Unsupervised domain-agnostic identification of product names in social media posts
This addresses the need for scalable product name recognition across domains without retraining, benefiting customers, manufacturers, and online marketplaces.
The paper tackled the problem of identifying product names in unstructured social media text by developing a domain-agnostic, unsupervised algorithm based on Facebook posts, which uses a CRF model, part-of-speech tagging, patterns, and clustering with word embeddings to filter candidates.

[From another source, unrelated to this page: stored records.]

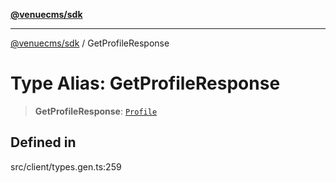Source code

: [**@venuecms/sdk**](../README.md)

***

[@venuecms/sdk](../README.md) / GetProfileResponse

# Type Alias: GetProfileResponse

> **GetProfileResponse**: [`Profile`](Profile.md)

## Defined in

src/client/types.gen.ts:259
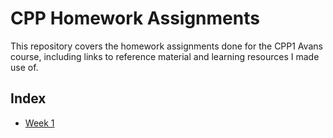# CPP Homework Assignments
This repository covers the homework assignments done for the CPP1 Avans course, including links to reference material and learning resources I made use of. 

## Index
- [Week 1](cpp1/week1)
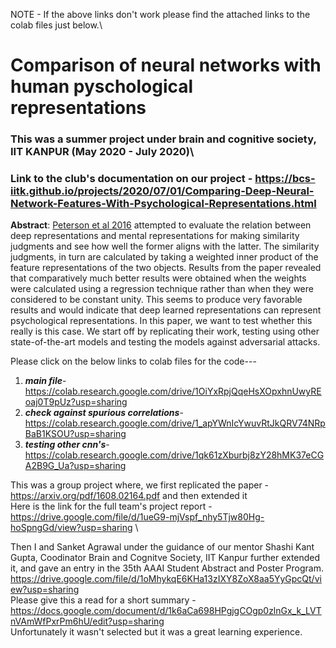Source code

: NOTE - If the above links don't work please find the attached links to the colab files just below.\
# Comparison of neural networks with human pyschological representations
### This was a summer project under brain and cognitive society, IIT KANPUR (May 2020 - July 2020)\
### Link to the club's documentation on our project - https://bcs-iitk.github.io/projects/2020/07/01/Comparing-Deep-Neural-Network-Features-With-Psychological-Representations.html
**Abstract**:
[Peterson et al 2016](https://arxiv.org/abs/1608.02164) attempted to evaluate the relation between deep representations and mental representations for making similarity judgments and see how well the former aligns with the latter. The similarity judgments, in turn are calculated by taking a weighted inner product of the feature representations of the two objects.  Results from the paper revealed that comparatively much better results were obtained when the weights were calculated using a regression technique rather than when they were considered to be constant unity. This seems to produce very favorable results and would indicate that deep learned representations can represent psychological representations. In this paper, we want to test whether this really is this case. We start off by replicating their work, testing using other state-of-the-art models and testing the models against adversarial attacks. 

Please click on the below links to colab files for the code---

1) ***main file***-  https://colab.research.google.com/drive/1OiYxRpjQqeHsXOpxhnUwyREoaj0T9pUz?usp=sharing 
2) ***check against spurious correlations***- https://colab.research.google.com/drive/1_apYWnIcYwuvRtJkQRV74NRpBaB1KSOU?usp=sharing
3) ***testing other cnn's***- https://colab.research.google.com/drive/1qk61zXburbj8zY28hMK37eCGA2B9G_Ua?usp=sharing

This was a group project where, we first replicated the paper - https://arxiv.org/pdf/1608.02164.pdf and then extended it\
Here is the link for the full team's project report - https://drive.google.com/file/d/1ueG9-mjVspf_nhy5Tjw80Hg-hoSpngGd/view?usp=sharing \  

Then I and Sanket Agrawal under the guidance of our mentor Shashi Kant Gupta, Coodinator Brain and Cognitve Society, IIT Kanpur further extended it, and gave an entry in the 35th AAAI Student Abstract and Poster Program.
https://drive.google.com/file/d/1oMhykqE6KHa13zIXY8ZoX8aa5YyGpcQt/view?usp=sharing \
Please give this a read for a short summary - https://docs.google.com/document/d/1k6aCa698HPgjgCOgp0zlnGx_k_LVTnVAmWfPxrPm6hU/edit?usp=sharing \
Unfortunately it wasn't selected but it was a great learning experience.

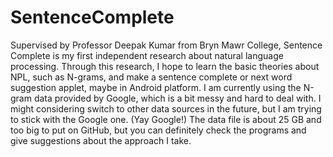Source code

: # SentenceComplete
Supervised by Professor Deepak Kumar from Bryn Mawr College, Sentence Complete is my first independent research about natural language processing. Through this research, I hope to learn the basic theories about NPL, such as N-grams, and make a sentence complete or next word suggestion applet, maybe in Android platform. I am currently using the N-gram data provided by Google, which is a bit messy and hard to deal with. I might considering switch to other data sources in the future, but I am trying to stick with the Google one. (Yay Google!) The data file is about 25 GB and too big to put on GitHub, but you can definitely check the programs and give suggestions about the approach I take.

Product name recognition is a significant practical problem, spurred by the greater availability of platforms for discussing products such as social media and product review functionalities of online marketplaces. Customers, product manufacturers and online marketplaces may want to identify product names in unstructured text to extract important insights, such as sentiment, surrounding a product. Much extant research on product name identification has been domain-specific (e.g., identifying mobile phone models) and used supervised or semi-supervised methods. With massive numbers of new products released to the market every year such methods may require retraining on updated labeled data to stay relevant, and may transfer poorly across domains. This research addresses this challenge and develops a domain-agnostic, unsupervised algorithm for identifying product names based on Facebook posts. The algorithm consists of two general steps: (a) candidate product name identification using an off-the-shelf pretrained conditional random fields (CRF) model, part-of-speech tagging and a set of simple patterns; and (b) filtering of candidate names to remove spurious entries using clustering and word embeddings generated from the data.